» Requisitos del ejercicio
Reescriba todo lo que va desde "Por: Lorenzo Madrigal" hasta "imagen del balompié." en la columna sobre los discursos de Oslo. Sustituya "gladiadores" por "combatientes".

» Fragmento seleccionado
......
Por: Lorenzo Madrigal

Dos discursos

Uno podría pensar que aquello iba a ser un intercambio cordial de saludos, al margen del apacible lago Hurdal, en las afueras de Oslo.

La frialdad de los azules, la tersura rubia y blanca y nórdica de las auxiliares del foro, a instantes de inaugurarse, configuraban un marco extraño, pero apropiado, para un encuentro de paz.

Y llegaron los gladiadores, un equipo y el otro, algo así como cuando salen a la gramilla los contendores del fútbol. Algunos pasados de kilos, lo que descartaba de entrada la imagen del balompié.

Habló primero el Gobierno, bueno, su delegado, Humberto de la Calle, diserto, de gesticulación expresiva y moderado en esta primera salida. Sergio Jaramillo, el comisionado, tal y como lo describen, despreocupado, alto, de pantalones al tobillo; mi general Mora Rangel, menos áspero sin el uniforme y rejuvenecido, abundante el cabello plateado.

Y llega el turno de Iván Márquez, con “s” lo pusieron en la escarapela: casi marqués. Y se desata la andanada de recriminaciones en contra del régimen, del actual Gobierno y de los empresarios, señalándolos con nombre propio. Nada de lo cual estaba previsto en los diálogos exploratorios, sino el trato respetuoso y digno. El país, que castiga a la guerrilla con pésimas notas de aceptación, debió estremecerse. Pienso que si se trataba de una arenga, aprovechando la pantalla nacional e internacional, al menos dentro del país, la reacción no los favoreció.
......
» Extractos de datos
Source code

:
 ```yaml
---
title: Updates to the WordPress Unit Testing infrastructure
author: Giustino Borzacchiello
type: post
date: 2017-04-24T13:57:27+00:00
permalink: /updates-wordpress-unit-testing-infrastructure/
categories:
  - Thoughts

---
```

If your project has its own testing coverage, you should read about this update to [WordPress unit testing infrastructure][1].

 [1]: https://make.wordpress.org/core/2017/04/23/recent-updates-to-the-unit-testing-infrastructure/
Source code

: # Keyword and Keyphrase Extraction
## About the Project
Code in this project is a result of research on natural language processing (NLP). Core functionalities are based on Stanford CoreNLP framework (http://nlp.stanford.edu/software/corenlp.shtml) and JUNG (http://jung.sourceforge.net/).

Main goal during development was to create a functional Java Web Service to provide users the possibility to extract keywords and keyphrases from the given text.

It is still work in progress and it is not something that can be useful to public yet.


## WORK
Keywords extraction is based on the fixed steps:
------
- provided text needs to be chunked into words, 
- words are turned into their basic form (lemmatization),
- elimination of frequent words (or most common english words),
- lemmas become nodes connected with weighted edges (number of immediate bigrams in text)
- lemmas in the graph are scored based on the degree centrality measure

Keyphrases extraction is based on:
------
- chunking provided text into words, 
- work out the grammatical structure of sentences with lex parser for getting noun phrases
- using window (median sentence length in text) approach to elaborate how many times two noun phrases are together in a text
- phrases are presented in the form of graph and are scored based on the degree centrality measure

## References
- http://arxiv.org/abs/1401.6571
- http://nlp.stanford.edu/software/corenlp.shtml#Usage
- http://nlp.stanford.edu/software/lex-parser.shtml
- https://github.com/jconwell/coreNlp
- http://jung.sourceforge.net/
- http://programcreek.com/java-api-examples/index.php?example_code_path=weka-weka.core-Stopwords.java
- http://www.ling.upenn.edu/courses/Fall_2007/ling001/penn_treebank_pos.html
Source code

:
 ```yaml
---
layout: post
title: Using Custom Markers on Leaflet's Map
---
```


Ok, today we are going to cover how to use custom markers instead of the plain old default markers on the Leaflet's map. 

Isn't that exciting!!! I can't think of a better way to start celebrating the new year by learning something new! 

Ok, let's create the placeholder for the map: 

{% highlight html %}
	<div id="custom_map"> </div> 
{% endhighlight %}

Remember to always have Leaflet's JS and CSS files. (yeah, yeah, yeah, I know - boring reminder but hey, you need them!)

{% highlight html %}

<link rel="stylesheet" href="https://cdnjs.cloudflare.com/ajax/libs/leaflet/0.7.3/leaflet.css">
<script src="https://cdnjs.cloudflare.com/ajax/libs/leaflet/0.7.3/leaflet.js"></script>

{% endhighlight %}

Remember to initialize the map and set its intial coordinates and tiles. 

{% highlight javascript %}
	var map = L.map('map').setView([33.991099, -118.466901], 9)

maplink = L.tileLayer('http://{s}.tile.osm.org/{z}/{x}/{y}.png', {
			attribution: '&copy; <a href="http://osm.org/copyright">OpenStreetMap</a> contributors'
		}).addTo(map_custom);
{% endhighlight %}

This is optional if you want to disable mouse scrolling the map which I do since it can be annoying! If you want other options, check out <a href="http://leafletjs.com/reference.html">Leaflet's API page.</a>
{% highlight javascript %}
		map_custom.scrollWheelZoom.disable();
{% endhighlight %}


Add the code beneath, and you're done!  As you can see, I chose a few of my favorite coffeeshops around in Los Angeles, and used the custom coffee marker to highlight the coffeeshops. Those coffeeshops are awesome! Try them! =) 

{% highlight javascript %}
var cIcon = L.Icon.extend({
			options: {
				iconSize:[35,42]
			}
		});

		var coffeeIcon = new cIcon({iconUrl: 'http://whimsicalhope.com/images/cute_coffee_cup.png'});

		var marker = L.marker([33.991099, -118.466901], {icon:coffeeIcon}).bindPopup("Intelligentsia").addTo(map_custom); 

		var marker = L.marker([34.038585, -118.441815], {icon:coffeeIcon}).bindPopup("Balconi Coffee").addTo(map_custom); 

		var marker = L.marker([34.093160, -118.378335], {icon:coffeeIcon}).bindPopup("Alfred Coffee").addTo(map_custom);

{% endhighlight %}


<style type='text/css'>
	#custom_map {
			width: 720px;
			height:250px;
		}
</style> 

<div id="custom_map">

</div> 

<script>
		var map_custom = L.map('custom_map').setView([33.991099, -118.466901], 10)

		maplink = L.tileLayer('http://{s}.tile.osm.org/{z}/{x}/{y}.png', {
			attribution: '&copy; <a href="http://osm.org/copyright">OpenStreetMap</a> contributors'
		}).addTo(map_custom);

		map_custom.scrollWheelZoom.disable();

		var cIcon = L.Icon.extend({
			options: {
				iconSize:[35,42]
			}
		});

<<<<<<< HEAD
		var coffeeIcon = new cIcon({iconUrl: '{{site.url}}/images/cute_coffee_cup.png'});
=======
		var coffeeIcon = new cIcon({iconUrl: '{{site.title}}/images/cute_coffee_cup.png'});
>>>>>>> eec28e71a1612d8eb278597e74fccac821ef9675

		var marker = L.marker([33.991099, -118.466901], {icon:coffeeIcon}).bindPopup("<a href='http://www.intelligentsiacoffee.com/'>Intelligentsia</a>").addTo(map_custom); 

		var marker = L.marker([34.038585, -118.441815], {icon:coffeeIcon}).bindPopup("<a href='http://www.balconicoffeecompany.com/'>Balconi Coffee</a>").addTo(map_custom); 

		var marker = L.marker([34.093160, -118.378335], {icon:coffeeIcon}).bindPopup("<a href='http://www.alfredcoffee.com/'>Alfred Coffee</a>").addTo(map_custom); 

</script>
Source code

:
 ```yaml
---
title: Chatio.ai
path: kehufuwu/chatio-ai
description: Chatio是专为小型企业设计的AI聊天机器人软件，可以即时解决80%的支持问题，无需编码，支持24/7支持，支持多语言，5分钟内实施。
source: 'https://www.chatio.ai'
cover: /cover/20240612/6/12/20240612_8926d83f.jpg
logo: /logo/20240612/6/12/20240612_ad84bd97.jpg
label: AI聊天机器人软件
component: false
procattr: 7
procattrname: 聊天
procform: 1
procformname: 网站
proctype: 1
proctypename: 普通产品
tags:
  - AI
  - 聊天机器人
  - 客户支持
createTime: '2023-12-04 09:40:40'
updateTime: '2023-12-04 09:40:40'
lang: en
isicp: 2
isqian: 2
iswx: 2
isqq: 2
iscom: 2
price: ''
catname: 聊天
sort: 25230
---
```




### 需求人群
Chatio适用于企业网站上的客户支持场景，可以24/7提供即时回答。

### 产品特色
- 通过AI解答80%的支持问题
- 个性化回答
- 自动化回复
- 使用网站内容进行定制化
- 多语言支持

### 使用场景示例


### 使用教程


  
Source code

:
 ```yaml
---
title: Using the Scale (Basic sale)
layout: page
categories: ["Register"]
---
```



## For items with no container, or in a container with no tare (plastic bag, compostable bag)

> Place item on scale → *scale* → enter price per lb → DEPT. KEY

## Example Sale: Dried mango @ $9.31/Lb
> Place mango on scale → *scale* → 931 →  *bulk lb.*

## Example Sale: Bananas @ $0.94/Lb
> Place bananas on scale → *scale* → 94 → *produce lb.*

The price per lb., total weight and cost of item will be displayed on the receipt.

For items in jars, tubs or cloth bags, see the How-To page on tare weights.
......
» Respuesta final
Por: Lorenzo Madrigal

Dos discursos

Uno podría pensar que aquello iba a ser un intercambio cordial de saludos, al margen del apacible lago Hurdal, en las afueras de Oslo.

La frialdad de los azules, la tersura rubia y blanca y nórdica de las auxiliares del foro, a instantes de inaugurarse, configuraban un marco extraño, pero apropiado, para un encuentro de paz.

Y llegaron los combatientes, un equipo y el otro, algo así como cuando salen a la gramilla los contendores del fútbol. Algunos pasados de kilos, lo que descartaba de entrada la imagen del balompié.